The story is that of a dying grandmother and a young child hurt and confused by the loss. In her final days, Mima teaches young Julian her namesake’s important mantra: “All will be well, everything will be well.” When Mima dies, Julian asks God why he didn’t heal her. In response, she is reminded of this phrase.
I have a lot of conflicting thoughts about this book. It’s well-written, with a gentle tone befitting its subject matter, and wonderfully illustrated. I wonder if it’s trying too hard by directly incorporating Julian of Norwich. All Will Be Well never focuses on that Julian, tells us anything about her, simply ascribes to her this single quote. It comes across to me as a distraction. Could the book have made the same point in virtually the same words without invoking a 12th century mystic? Absolutely. It would have been less distracting and probably just as impactful to have included the quote’s origins in an afterword.
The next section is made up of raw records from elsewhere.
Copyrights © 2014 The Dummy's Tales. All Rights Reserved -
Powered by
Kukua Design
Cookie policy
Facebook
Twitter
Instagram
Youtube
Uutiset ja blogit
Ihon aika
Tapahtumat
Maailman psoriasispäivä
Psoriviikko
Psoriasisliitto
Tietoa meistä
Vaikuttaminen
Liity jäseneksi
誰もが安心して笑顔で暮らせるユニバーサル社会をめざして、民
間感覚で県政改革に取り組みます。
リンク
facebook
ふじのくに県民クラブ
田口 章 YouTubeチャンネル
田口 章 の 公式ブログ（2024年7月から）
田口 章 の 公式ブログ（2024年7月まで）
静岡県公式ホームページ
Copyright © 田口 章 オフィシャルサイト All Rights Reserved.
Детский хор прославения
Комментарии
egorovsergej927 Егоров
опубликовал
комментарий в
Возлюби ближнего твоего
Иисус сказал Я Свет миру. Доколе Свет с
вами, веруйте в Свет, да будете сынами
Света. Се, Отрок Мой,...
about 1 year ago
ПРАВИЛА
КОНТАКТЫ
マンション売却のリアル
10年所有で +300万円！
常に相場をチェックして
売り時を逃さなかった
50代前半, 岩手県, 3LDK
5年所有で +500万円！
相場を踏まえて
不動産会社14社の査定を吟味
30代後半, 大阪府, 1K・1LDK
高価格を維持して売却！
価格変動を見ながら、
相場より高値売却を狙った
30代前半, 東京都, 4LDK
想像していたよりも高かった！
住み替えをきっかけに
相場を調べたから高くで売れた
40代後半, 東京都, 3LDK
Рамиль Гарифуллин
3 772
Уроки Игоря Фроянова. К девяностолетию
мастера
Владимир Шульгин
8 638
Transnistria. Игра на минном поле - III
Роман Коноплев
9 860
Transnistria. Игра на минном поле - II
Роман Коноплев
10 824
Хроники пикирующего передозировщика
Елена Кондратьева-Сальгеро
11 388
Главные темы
More important than structure, however, is the message of “All will be well, everything will be well.” The point of the quote is that, no matter what pain or loss is endured, Christ will one day redeem all things. That’s an important point, but it must never be used to deny or downplay the very legitimate feelings of grief over loss. Lament is an integral part of Scripture. (There’s a whole book named for it!) Future restoration does not negate current loss. All Will Be Will never explicitly claims this, but it never explicitly says it doesn’t, either. If a book is going to be nuanced enough to invoke a rather obscure (to the majority of Protestant children) 12th century Catholic mystic, then it needs to nuanced enough to hold the goodness of grief alongside the hope of redemption.